When a RECLAIM_COMPLETE is sent, the client effectively acknowledges any locks not yet reclaimed as lost. This allows the server to re-enable the client to recover locks if the occurrence of edge conditions, as described in
Section 8.4.3, had caused the server to disable the client's ability to recover locks.
Because previous descriptions of RECLAIM_COMPLETE were not sufficiently explicit about the circumstances in which use of RECLAIM_COMPLETE with rca_one_fs set to TRUE was appropriate, there have been cases in which it has been misused by clients who have issued RECLAIM_COMPLETE with rca_one_fs set to TRUE when it should have not been. There have also been cases in which servers have, in various ways, not responded to such misuse as described above, either ignoring the rca_one_fs setting (treating the operation as a global RECLAIM_COMPLETE) or ignoring the entire operation.
While clients
SHOULD NOT misuse this feature, and servers
SHOULD respond to such misuse as described above, implementors need to be aware of the following considerations as they make necessary trade-offs between interoperability with existing implementations and proper support for facilities to allow lock recovery in the event of file system migration.
-
When servers have no support for becoming the destination server of a file system subject to migration, there is no possibility of a per-fs RECLAIM_COMPLETE being done legitimately, and occurrences of it SHOULD be ignored.

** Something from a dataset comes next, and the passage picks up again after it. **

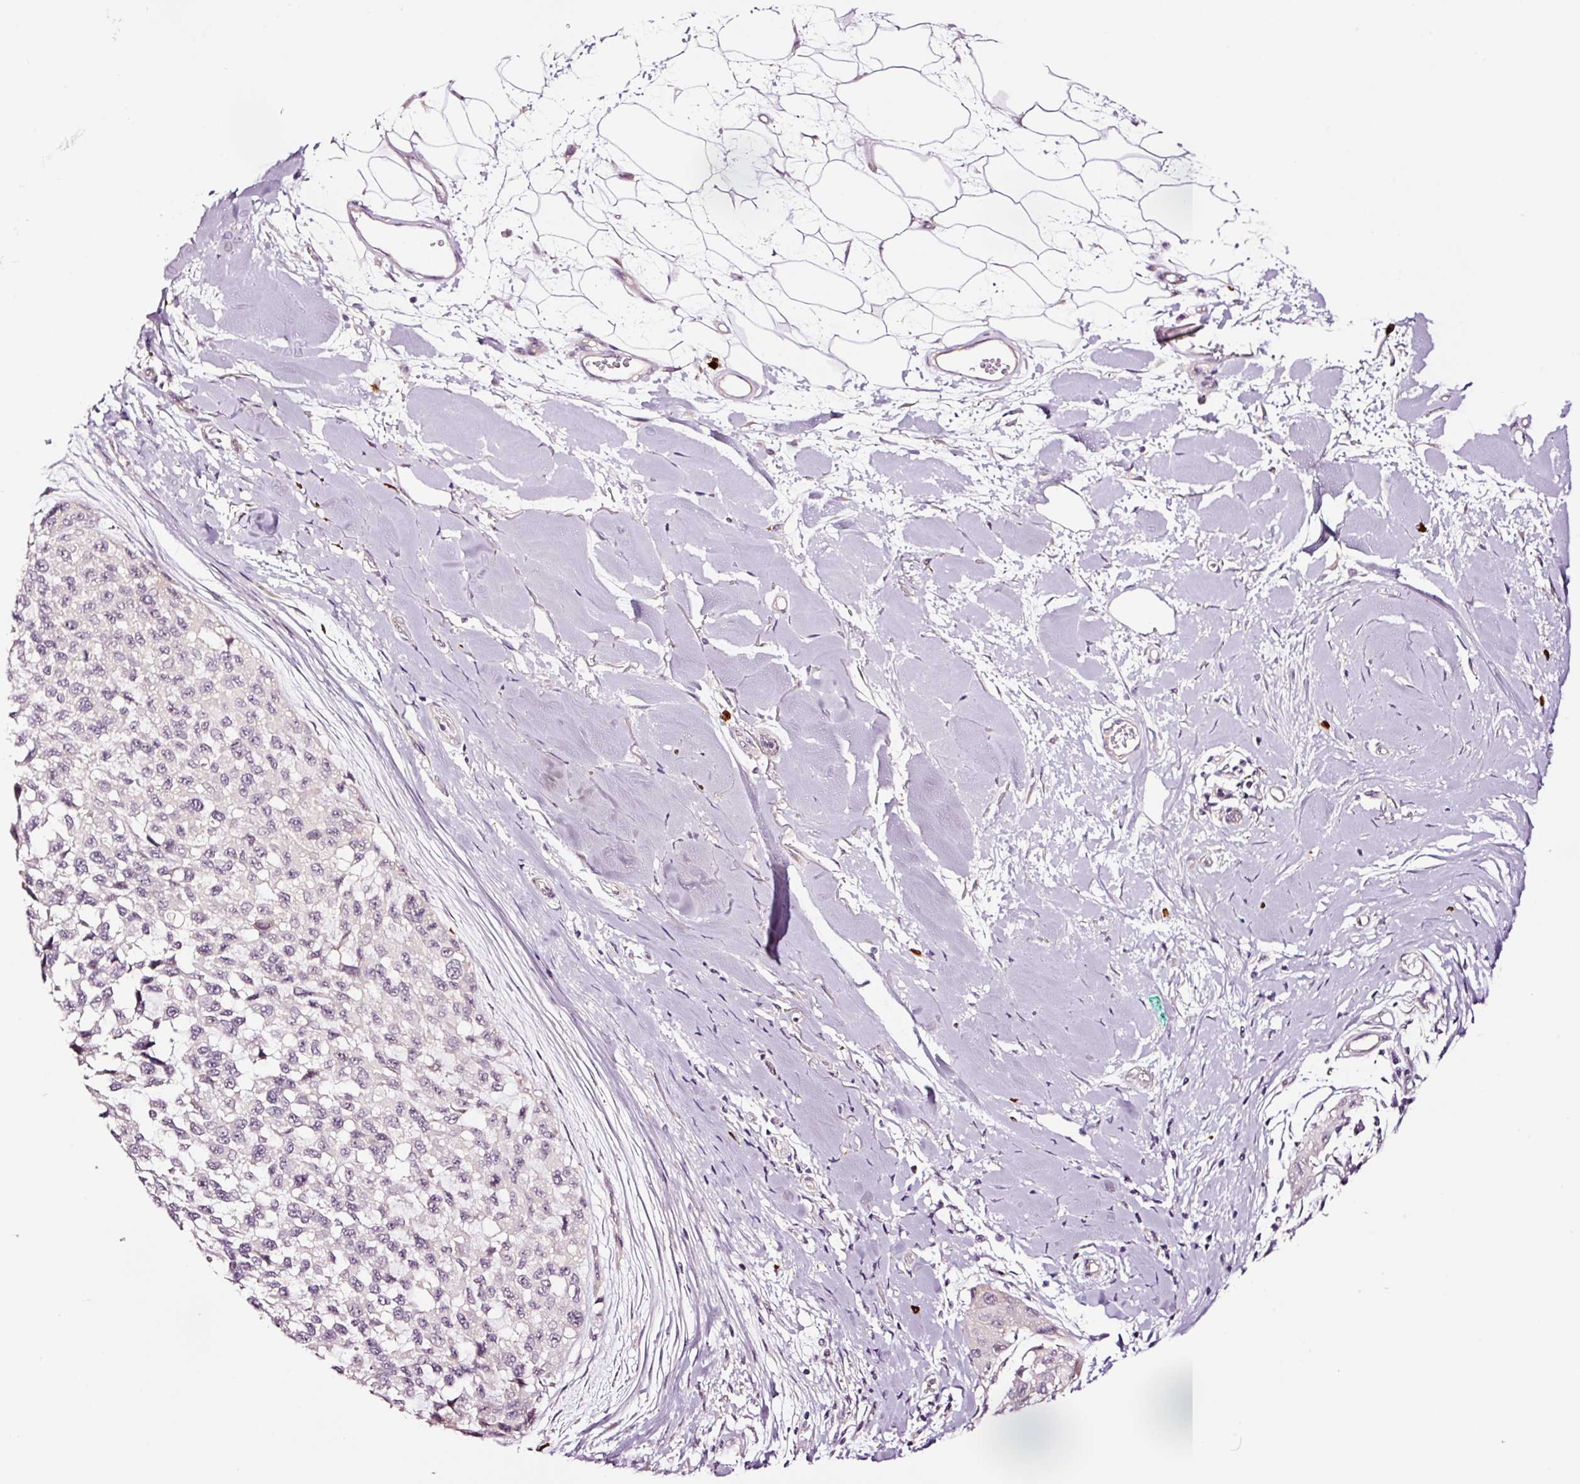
{"staining": {"intensity": "negative", "quantity": "none", "location": "none"}, "tissue": "melanoma", "cell_type": "Tumor cells", "image_type": "cancer", "snomed": [{"axis": "morphology", "description": "Malignant melanoma, NOS"}, {"axis": "topography", "description": "Skin"}], "caption": "A histopathology image of melanoma stained for a protein shows no brown staining in tumor cells.", "gene": "UTP14A", "patient": {"sex": "male", "age": 62}}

However, the negative consequences of accepting such mistaken use are quite limited as long as the client does not issue it before all necessary reclaims are done.
-
When a server might become the destination for a file system being migrated, inappropriate use of per-fs RECLAIM_COMPLETE is more concerning. In the case in which the file system designated is not within a per-fs grace period, the per-fs RECLAIM_COMPLETE SHOULD be ignored, with the negative consequences of accepting it being limited, as in the case in which migration is not supported. However, if the server encounters a file system undergoing migration, the operation cannot be accepted as if it were a global RECLAIM_COMPLETE without invalidating its intended use.
struct ILLEGAL4res {
nfsstat4 status;
};
This operation is a placeholder for encoding a result to handle the case of the client sending an operation code within COMPOUND that is not supported. See the COMPOUND procedure description for more details.
The status field of ILLEGAL4res
MUST be set to NFS4ERR_OP_ILLEGAL.
A client will probably not send an operation with code OP_ILLEGAL but if it does, the response will be ILLEGAL4res just as it would be with any other invalid operation code. Note that if the server gets an illegal operation code that is not OP_ILLEGAL, and if the server checks for legal operation codes during the XDR decode phase, then the ILLEGAL4res would not be returned.